Chrome permissions we request

  • Host accessdocs.google.com, slides.google.com, forms.google.com, and formgpt.co (plus local development hosts where listed in the extension manifest) so the side panel and in-page controls can run.
  • sidePanel, tabs, scripting — To show the FormGPT side panel and connect it to the Google page you have open.
  • storage — For local extension preferences on your device, as described above.

We do not use the extension to sell your data, show third-party ads in the extension UI, or collect browsing history outside the Google product pages and FormGPT URLs needed for the features above.

Removing the extension: Uninstalling the extension from Chrome removes its local storage on your device. It does not delete your FormGPT account or forms already in Google Drive; manage those on formgpt.co or in Google as usual. Revoking Google access is described under Google Forms integration.

Questions about the extension: [email protected]

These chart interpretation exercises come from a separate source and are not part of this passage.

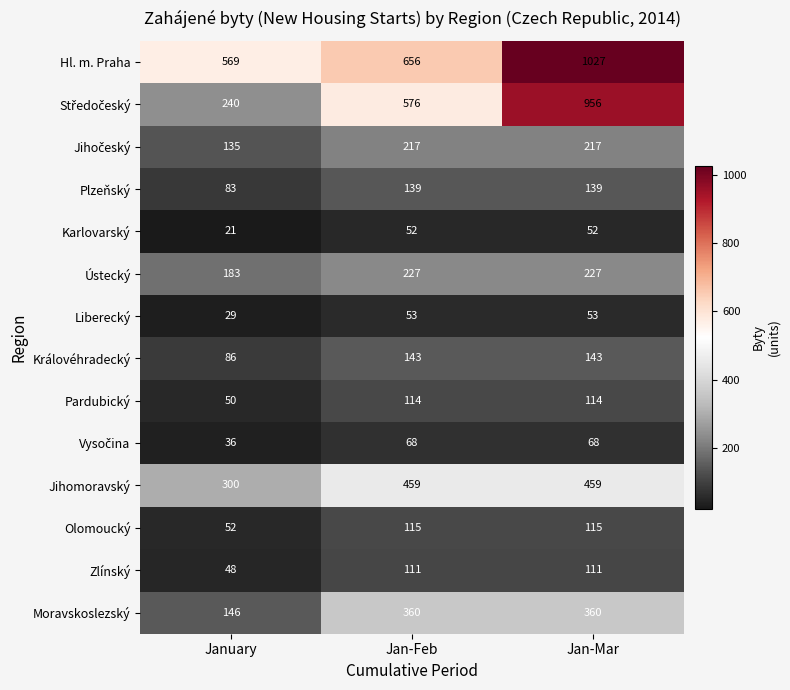

Where is Hl. m. Praha nearest to the value 798?

Jan-Feb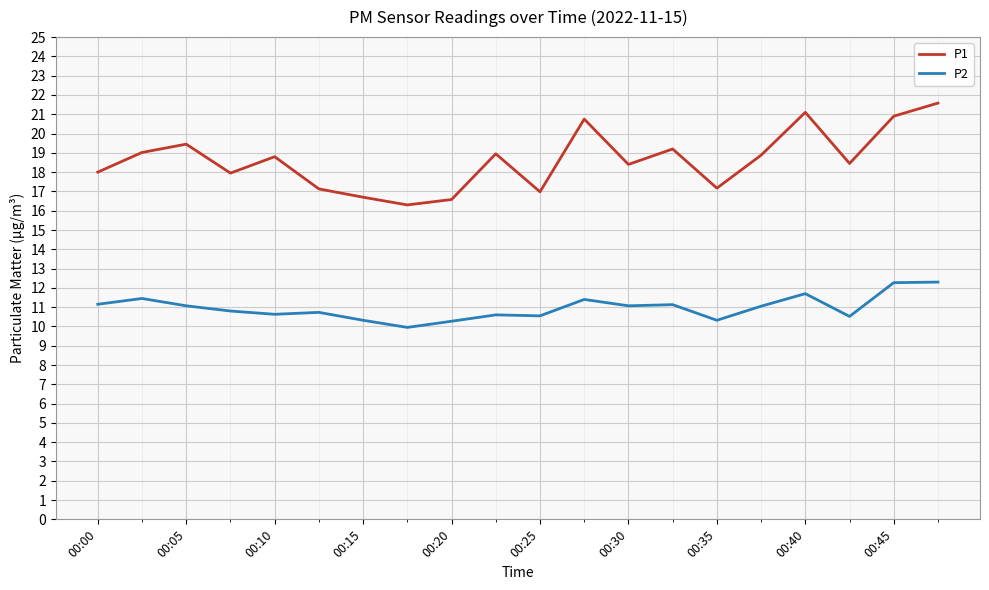

True or false: P2 has more than 0 points higher than both neighbors.

True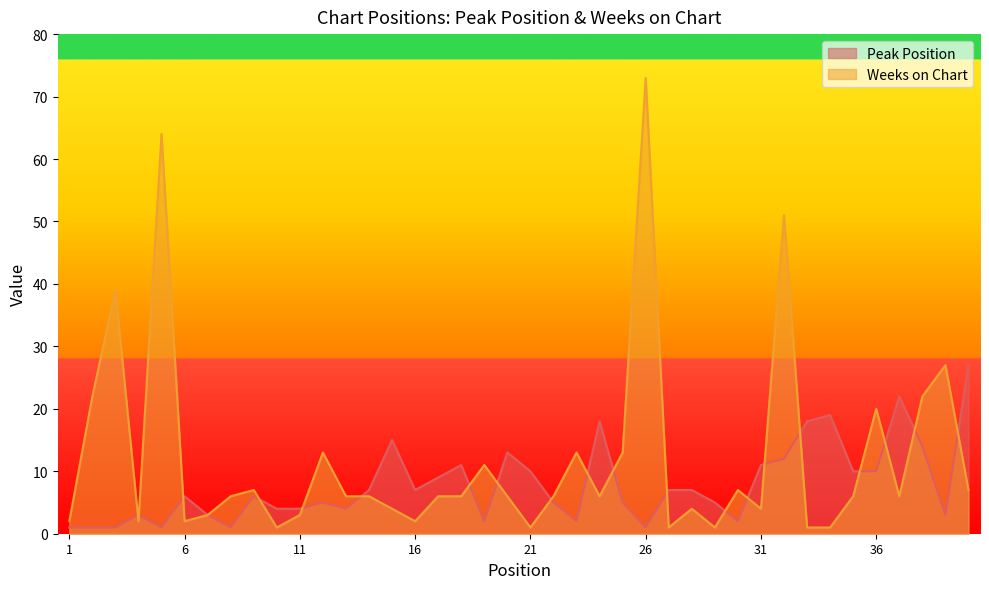

Where is Weeks on Chart nearest to the value 37?

3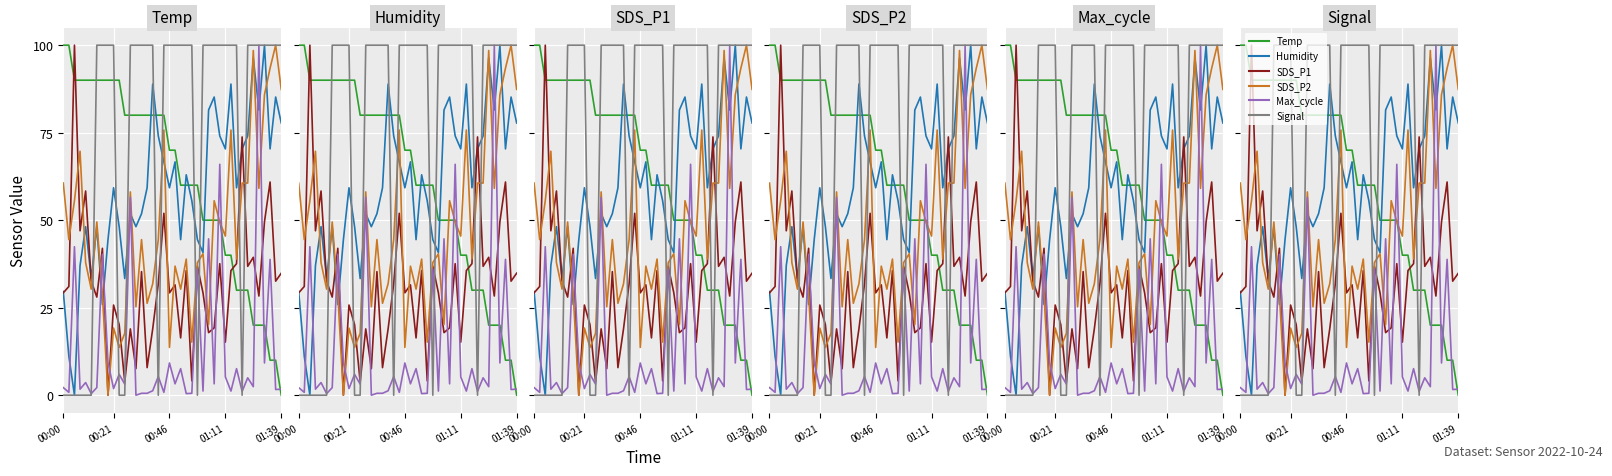

True or false: Humidity has more than 1 points higher than both neighbors.

True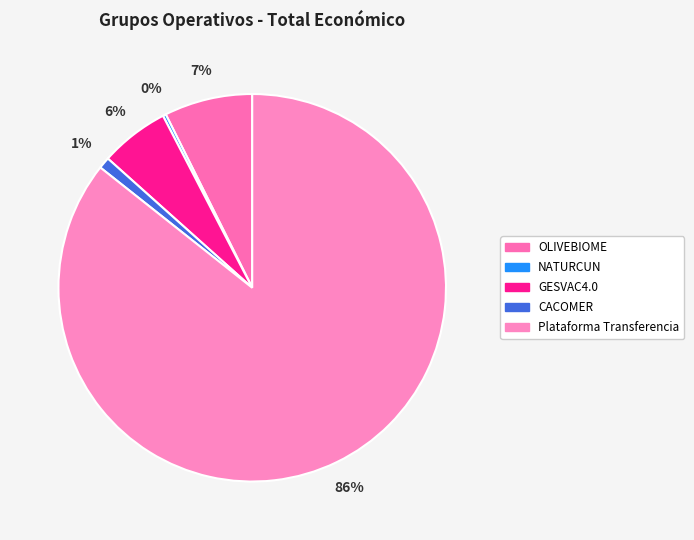

What is the ratio of the value at GESVAC4.0 to the value at CACOMER?

6.0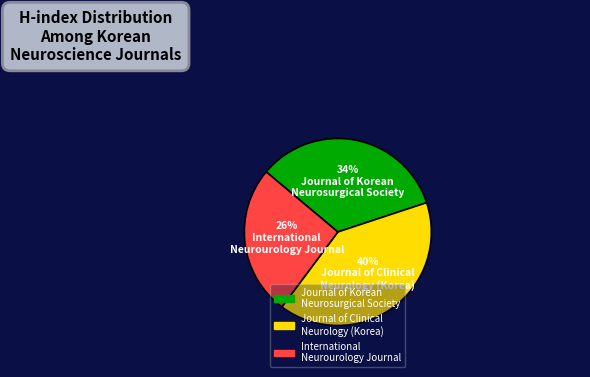

The Journal of Korean Neurosurgical Society slice represents 24% of the pie. True or false?

False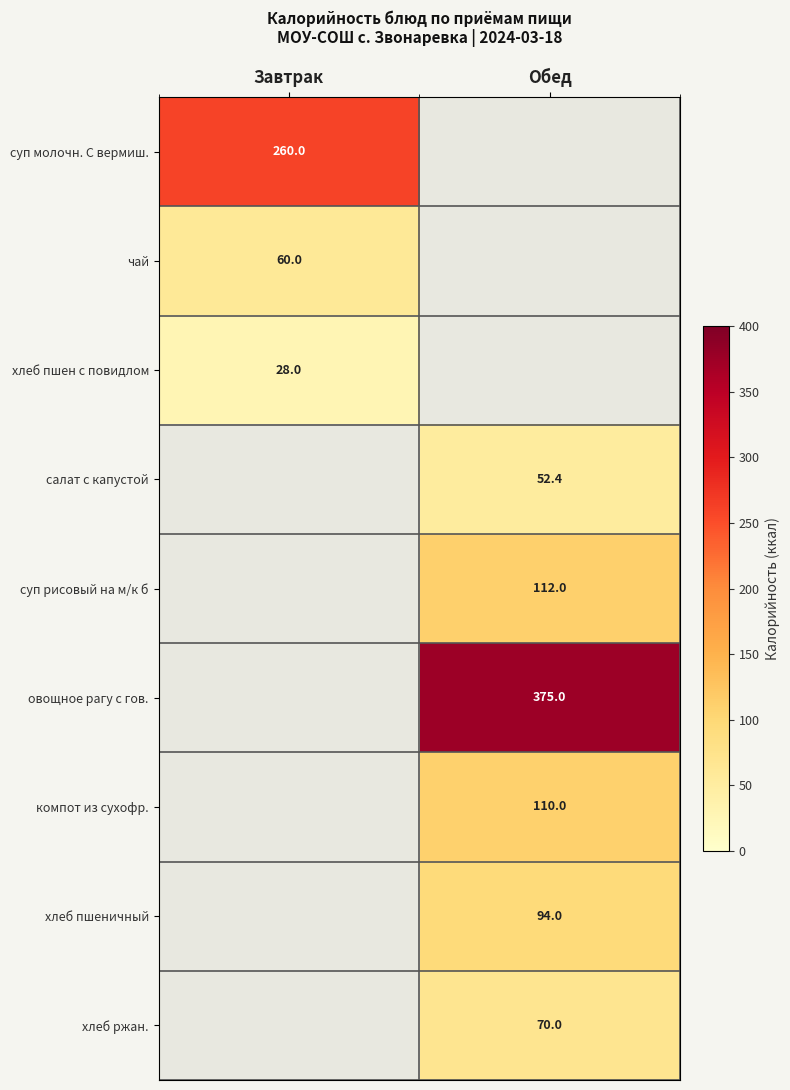

Is it true that хлеб ржан. equals 43.1 at Обед?

False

Google API Services User Data Policy

FormGPT’s use of information received from Google APIs adheres to the Google API Services User Data Policy, including the Limited Use requirements. In summary: we use Google user data only to provide or improve user-facing features of FormGPT (sign-in, drafts, and optional Google Forms export/append), we do not transfer Google user data to third parties except as needed to provide those features (as described in Sharing and disclosure of Google user data), and we do not use Google user data for advertising, selling data, or unrelated purposes.

Other third-party services

We rely on service providers such as:

  • Google (sign-in and, when you connect, Google Forms and Google Drive APIs)
  • OpenAI (AI-assisted form generation)
  • Stripe (paid subscriptions, when you subscribe)
  • Hosting, database, and infrastructure partners that store and run the application

Cookies and sessions

We use cookies and similar technologies to keep you signed in, protect against abuse, and remember preferences. You can control cookies through your browser settings; disabling cookies may limit sign-in or certain features.

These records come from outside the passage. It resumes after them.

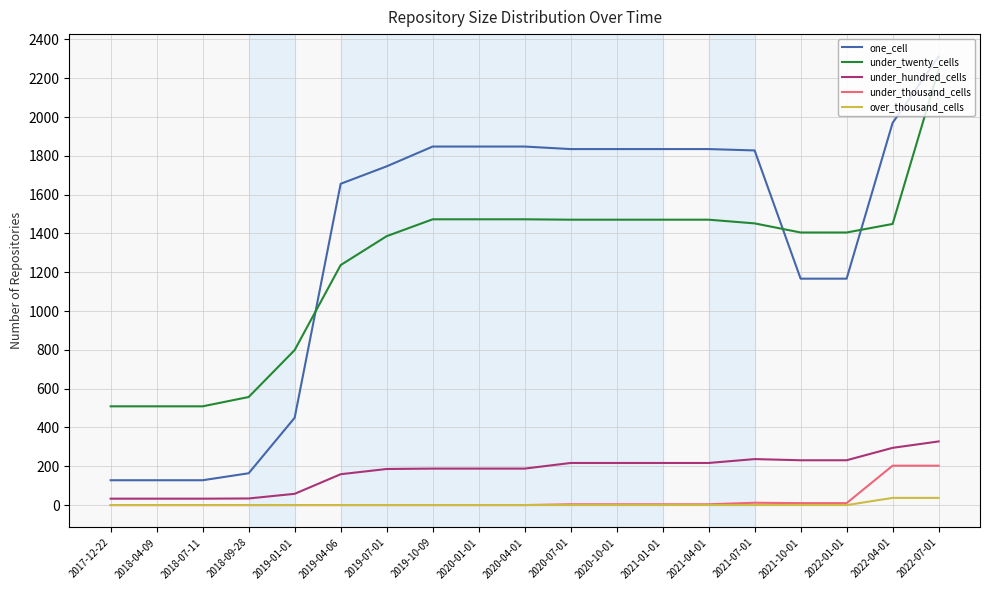

What is the spread (max minus min) of values at 2018-04-09?

509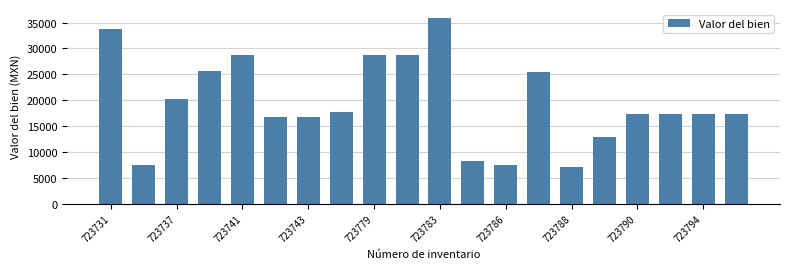

What is the difference between the maximum and minimum values?

28682.9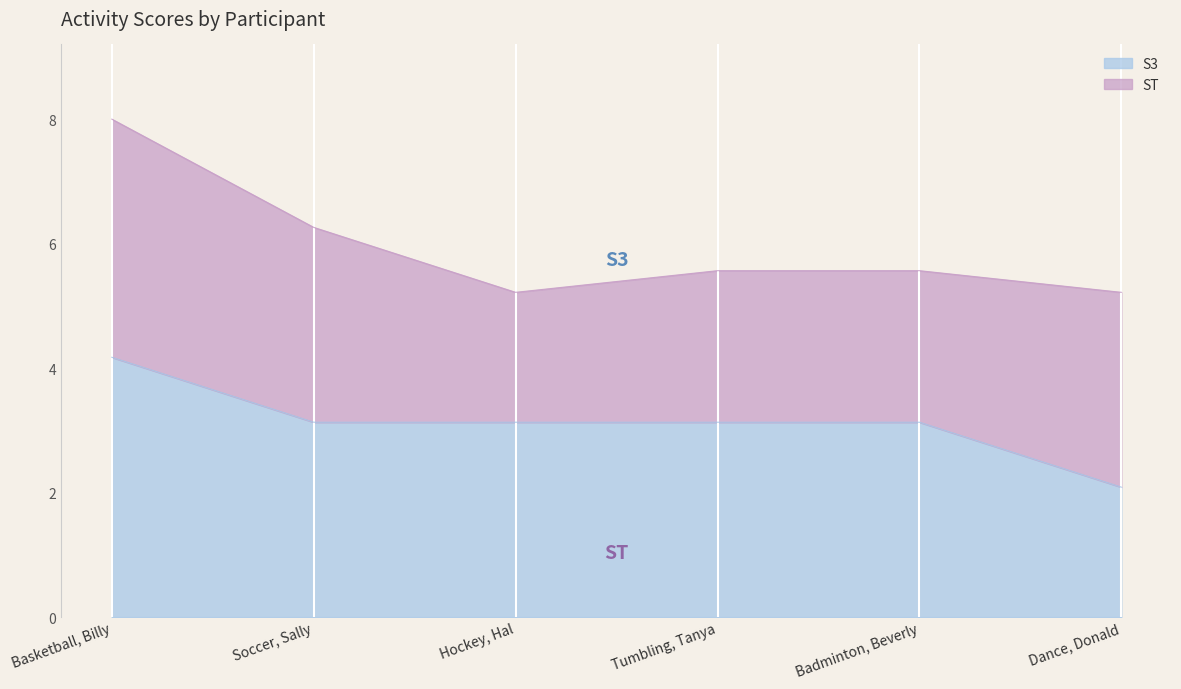

At which label does the data first exceed 3?

Basketball, Billy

Data retention and security

We retain information as long as needed to provide the service and meet legal obligations. We use administrative, technical, and organizational measures designed to protect your information; no method of transmission or storage is completely secure.

Your rights

Depending on where you live, you may have rights to access, correct, delete, or export personal data, or to object to certain processing. To exercise these rights, contact us at the email below. We may need to verify your request.

Contact

Questions about this policy: [email protected]

Changes

We may update this policy from time to time. We will post the revised policy on this page and update the “Last updated” date. Material changes may be communicated through the product or by email where appropriate.